• [Task brief]: This exercise requires every record to be repeated exactly.

• [Given information]:
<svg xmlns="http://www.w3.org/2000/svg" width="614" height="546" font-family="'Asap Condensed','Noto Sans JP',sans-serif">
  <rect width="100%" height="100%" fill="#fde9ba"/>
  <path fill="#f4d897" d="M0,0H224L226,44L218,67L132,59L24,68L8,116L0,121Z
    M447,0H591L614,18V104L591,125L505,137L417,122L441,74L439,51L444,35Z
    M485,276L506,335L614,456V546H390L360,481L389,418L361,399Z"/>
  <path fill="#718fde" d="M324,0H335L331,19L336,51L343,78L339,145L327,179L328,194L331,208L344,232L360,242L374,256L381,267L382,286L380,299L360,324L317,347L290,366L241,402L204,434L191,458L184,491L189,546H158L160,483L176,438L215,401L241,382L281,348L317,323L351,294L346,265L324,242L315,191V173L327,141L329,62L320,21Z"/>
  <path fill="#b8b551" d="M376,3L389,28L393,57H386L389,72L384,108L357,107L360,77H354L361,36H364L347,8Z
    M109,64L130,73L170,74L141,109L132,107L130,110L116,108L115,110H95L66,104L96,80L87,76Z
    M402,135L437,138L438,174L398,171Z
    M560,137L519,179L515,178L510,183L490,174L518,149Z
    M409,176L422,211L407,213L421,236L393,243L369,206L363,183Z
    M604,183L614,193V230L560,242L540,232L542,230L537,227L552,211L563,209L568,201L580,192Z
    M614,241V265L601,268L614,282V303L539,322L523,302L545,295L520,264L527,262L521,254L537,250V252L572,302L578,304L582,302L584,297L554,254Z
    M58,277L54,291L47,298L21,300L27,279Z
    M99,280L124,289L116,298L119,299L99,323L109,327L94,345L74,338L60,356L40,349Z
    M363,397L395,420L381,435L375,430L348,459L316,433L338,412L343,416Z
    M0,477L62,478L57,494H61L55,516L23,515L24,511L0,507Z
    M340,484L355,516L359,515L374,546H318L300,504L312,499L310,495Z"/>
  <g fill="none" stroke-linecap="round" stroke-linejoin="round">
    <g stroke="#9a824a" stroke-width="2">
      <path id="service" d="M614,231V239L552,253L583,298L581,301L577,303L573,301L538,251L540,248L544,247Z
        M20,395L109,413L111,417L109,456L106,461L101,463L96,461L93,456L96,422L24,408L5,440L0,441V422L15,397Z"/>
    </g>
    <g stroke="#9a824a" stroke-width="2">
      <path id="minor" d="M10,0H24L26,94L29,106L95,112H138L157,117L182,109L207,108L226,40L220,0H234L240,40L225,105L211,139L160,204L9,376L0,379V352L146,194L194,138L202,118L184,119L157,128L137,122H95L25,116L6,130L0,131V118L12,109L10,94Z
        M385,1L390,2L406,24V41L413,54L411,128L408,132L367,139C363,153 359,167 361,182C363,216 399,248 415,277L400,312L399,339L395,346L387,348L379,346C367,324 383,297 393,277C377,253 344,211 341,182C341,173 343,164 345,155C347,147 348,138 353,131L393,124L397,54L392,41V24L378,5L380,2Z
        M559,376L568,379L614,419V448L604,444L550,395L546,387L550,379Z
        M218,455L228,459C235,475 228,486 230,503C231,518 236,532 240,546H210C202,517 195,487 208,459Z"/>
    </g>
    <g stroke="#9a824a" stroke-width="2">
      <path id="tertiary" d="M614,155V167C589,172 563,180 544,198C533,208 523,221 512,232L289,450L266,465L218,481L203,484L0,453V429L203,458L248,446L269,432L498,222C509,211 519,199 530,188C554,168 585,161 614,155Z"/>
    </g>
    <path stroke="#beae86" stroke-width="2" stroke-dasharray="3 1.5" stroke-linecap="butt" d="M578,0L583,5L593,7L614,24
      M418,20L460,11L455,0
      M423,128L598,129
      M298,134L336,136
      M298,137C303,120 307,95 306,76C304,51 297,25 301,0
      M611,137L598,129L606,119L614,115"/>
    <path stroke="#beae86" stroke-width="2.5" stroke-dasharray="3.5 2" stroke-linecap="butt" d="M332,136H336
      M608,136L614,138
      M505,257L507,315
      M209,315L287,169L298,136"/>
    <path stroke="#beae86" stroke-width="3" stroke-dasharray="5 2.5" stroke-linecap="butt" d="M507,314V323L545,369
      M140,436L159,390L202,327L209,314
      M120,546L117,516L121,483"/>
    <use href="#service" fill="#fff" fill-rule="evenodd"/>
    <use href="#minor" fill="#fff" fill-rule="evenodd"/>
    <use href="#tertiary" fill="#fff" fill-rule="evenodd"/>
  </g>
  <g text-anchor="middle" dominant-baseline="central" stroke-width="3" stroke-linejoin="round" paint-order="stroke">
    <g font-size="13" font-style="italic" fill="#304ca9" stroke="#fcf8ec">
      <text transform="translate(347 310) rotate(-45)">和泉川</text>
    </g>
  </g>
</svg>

• [Finished task]:
<svg xmlns="http://www.w3.org/2000/svg" width="614" height="546" font-family="'Asap Condensed','Noto Sans JP',sans-serif">
  <rect width="100%" height="100%" fill="#fde9ba"/>
  <path fill="#f4d897" d="M0,0H224L226,44L218,67L132,59L24,68L8,116L0,121Z
    M447,0H591L614,18V104L591,125L505,137L417,122L441,74L439,51L444,35Z
    M485,276L506,335L614,456V546H390L360,481L389,418L361,399Z"/>
  <path fill="#718fde" d="M324,0H335L331,19L336,51L343,78L339,145L327,179L328,194L331,208L344,232L360,242L374,256L381,267L382,286L380,299L360,324L317,347L290,366L241,402L204,434L191,458L184,491L189,546H158L160,483L176,438L215,401L241,382L281,348L317,323L351,294L346,265L324,242L315,191V173L327,141L329,62L320,21Z"/>
  <path fill="#b8b551" d="M376,3L389,28L393,57H386L389,72L384,108L357,107L360,77H354L361,36H364L347,8Z
    M109,64L130,73L170,74L141,109L132,107L130,110L116,108L115,110H95L66,104L96,80L87,76Z
    M402,135L437,138L438,174L398,171Z
    M560,137L519,179L515,178L510,183L490,174L518,149Z
    M409,176L422,211L407,213L421,236L393,243L369,206L363,183Z
    M604,183L614,193V230L560,242L540,232L542,230L537,227L552,211L563,209L568,201L580,192Z
    M614,241V265L601,268L614,282V303L539,322L523,302L545,295L520,264L527,262L521,254L537,250V252L572,302L578,304L582,302L584,297L554,254Z
    M58,277L54,291L47,298L21,300L27,279Z
    M99,280L124,289L116,298L119,299L99,323L109,327L94,345L74,338L60,356L40,349Z
    M363,397L395,420L381,435L375,430L348,459L316,433L338,412L343,416Z
    M0,477L62,478L57,494H61L55,516L23,515L24,511L0,507Z
    M340,484L355,516L359,515L374,546H318L300,504L312,499L310,495Z"/>
  <g fill="none" stroke-linecap="round" stroke-linejoin="round">
    <g stroke="#9a824a" stroke-width="2">
      <path id="service" d="M614,231V239L552,253L583,298L581,301L577,303L573,301L538,251L540,248L544,247Z
        M20,395L109,413L111,417L109,456L106,461L101,463L96,461L93,456L96,422L24,408L5,440L0,441V422L15,397Z"/>
    </g>
    <g stroke="#9a824a" stroke-width="2">
      <path id="minor" d="M10,0H24L26,94L29,106L95,112H138L157,117L182,109L207,108L226,40L220,0H234L240,40L225,105L211,139L160,204L9,376L0,379V352L146,194L194,138L202,118L184,119L157,128L137,122H95L25,116L6,130L0,131V118L12,109L10,94Z
        M385,1L390,2L406,24V41L413,54L411,128L408,132L367,139C363,153 359,167 361,182C363,216 399,248 415,277L400,312L399,339L395,346L387,348L379,346C367,324 383,297 393,277C377,253 344,211 341,182C341,173 343,164 345,155C347,147 348,138 353,131L393,124L397,54L392,41V24L378,5L380,2Z
        M559,376L568,379L614,419V448L604,444L550,395L546,387L550,379Z
        M218,455L228,459C235,475 228,486 230,503C231,518 236,532 240,546H210C202,517 195,487 208,459Z"/>
    </g>
    <g stroke="#9a824a" stroke-width="2">
      <path id="tertiary" d="M614,155V167C589,172 563,180 544,198C533,208 523,221 512,232L289,450L266,465L218,481L203,484L0,453V429L203,458L248,446L269,432L498,222C509,211 519,199 530,188C554,168 585,161 614,155Z"/>
    </g>
    <path stroke="#beae86" stroke-width="2" stroke-dasharray="3 1.5" stroke-linecap="butt" d="M578,0L583,5L593,7L614,24
      M418,20L460,11L455,0
      M423,128L598,129
      M298,134L336,136
      M298,137C303,120 307,95 306,76C304,51 297,25 301,0
      M611,137L598,129L606,119L614,115"/>
    <path stroke="#beae86" stroke-width="2.5" stroke-dasharray="3.5 2" stroke-linecap="butt" d="M332,136H336
      M608,136L614,138
      M505,257L507,315
      M209,315L287,169L298,136"/>
    <path stroke="#beae86" stroke-width="3" stroke-dasharray="5 2.5" stroke-linecap="butt" d="M507,314V323L545,369
      M140,436L159,390L202,327L209,314
      M120,546L117,516L121,483"/>
    <use href="#service" fill="#fff" fill-rule="evenodd"/>
    <use href="#minor" fill="#fff" fill-rule="evenodd"/>
    <use href="#tertiary" fill="#fff" fill-rule="evenodd"/>
  </g>
  <g text-anchor="middle" dominant-baseline="central" stroke-width="3" stroke-linejoin="round" paint-order="stroke">
    <g font-size="13" font-style="italic" fill="#304ca9" stroke="#fcf8ec">
      <text transform="translate(347 310) rotate(-45)">和泉川</text>
    </g>
  </g>
</svg>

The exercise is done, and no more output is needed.